If you're certain you're not underestimating the task, then you'll want to look at LINQ expression trees (reference documentation).
Unfortunately, it's quite a broad subject, I encourage you to learn the basics and ask more specific questions as they come up. Your goal is to interpret your filter expression records (fetched from your table) and create a LINQ expression tree for the predicate that they represent. You can then pass the tree to Where() calls as usual.

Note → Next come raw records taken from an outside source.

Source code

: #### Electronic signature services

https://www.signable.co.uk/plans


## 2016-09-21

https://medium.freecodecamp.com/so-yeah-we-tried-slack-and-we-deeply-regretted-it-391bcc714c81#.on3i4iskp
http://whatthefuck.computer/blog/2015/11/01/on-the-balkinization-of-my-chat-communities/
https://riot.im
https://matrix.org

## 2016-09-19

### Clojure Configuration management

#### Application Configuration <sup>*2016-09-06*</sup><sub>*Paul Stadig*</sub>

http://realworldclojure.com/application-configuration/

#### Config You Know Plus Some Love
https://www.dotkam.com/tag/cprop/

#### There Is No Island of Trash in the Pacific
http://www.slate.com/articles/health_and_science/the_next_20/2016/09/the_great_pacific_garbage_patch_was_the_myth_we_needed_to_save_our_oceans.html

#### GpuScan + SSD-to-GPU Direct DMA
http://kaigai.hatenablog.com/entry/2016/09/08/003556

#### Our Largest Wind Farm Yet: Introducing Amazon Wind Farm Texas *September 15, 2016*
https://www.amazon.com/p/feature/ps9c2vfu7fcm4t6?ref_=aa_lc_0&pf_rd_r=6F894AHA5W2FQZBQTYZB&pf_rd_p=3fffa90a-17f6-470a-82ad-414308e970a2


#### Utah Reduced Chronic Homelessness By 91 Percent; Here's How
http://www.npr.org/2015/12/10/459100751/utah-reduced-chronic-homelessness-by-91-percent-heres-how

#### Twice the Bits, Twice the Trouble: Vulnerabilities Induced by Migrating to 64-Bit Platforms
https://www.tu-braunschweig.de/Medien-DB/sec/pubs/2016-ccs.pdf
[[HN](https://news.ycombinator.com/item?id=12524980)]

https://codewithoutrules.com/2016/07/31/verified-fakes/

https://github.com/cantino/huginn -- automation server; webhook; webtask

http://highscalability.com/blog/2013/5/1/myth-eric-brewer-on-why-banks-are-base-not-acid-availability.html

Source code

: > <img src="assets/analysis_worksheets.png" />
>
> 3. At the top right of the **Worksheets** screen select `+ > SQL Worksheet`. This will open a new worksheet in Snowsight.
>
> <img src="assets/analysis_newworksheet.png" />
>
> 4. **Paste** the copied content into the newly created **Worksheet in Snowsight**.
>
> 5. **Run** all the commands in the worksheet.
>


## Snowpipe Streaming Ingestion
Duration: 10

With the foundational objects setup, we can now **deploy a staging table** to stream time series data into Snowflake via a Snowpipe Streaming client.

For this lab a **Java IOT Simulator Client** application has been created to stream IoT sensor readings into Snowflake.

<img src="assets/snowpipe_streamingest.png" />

Without knowing what your UI looks like here is a simple example of what I was talking about in my comments regarding Serialize.Linq library
public void QuerySerializeDeserialize()
{
var exp = "(User.Age > 7 AND User.FirstName == \"Daniel\") OR User.Age < 10";
var user = Expression.Parameter(typeof (User), "User");
var parsExpression =
System.Linq.Dynamic.DynamicExpression.ParseLambda(new[] {user}, null, exp);
//Convert the Expression to JSON
var query = e.ToJson();
//Deserialize JSON back to expression
var serializer = new ExpressionSerializer(new JsonSerializer());
var dExp = serializer.DeserializeText(query);
using (var context = new AppContext())
{
var set = context.Set<User>().Where((Expression<Func<User, bool>>) dExp);
}
}
You can probably get fancier using reflection and invoking your generic LINQ query based on the types coming in from the expression. This way you can avoid casting the expression like I did at the end of the example.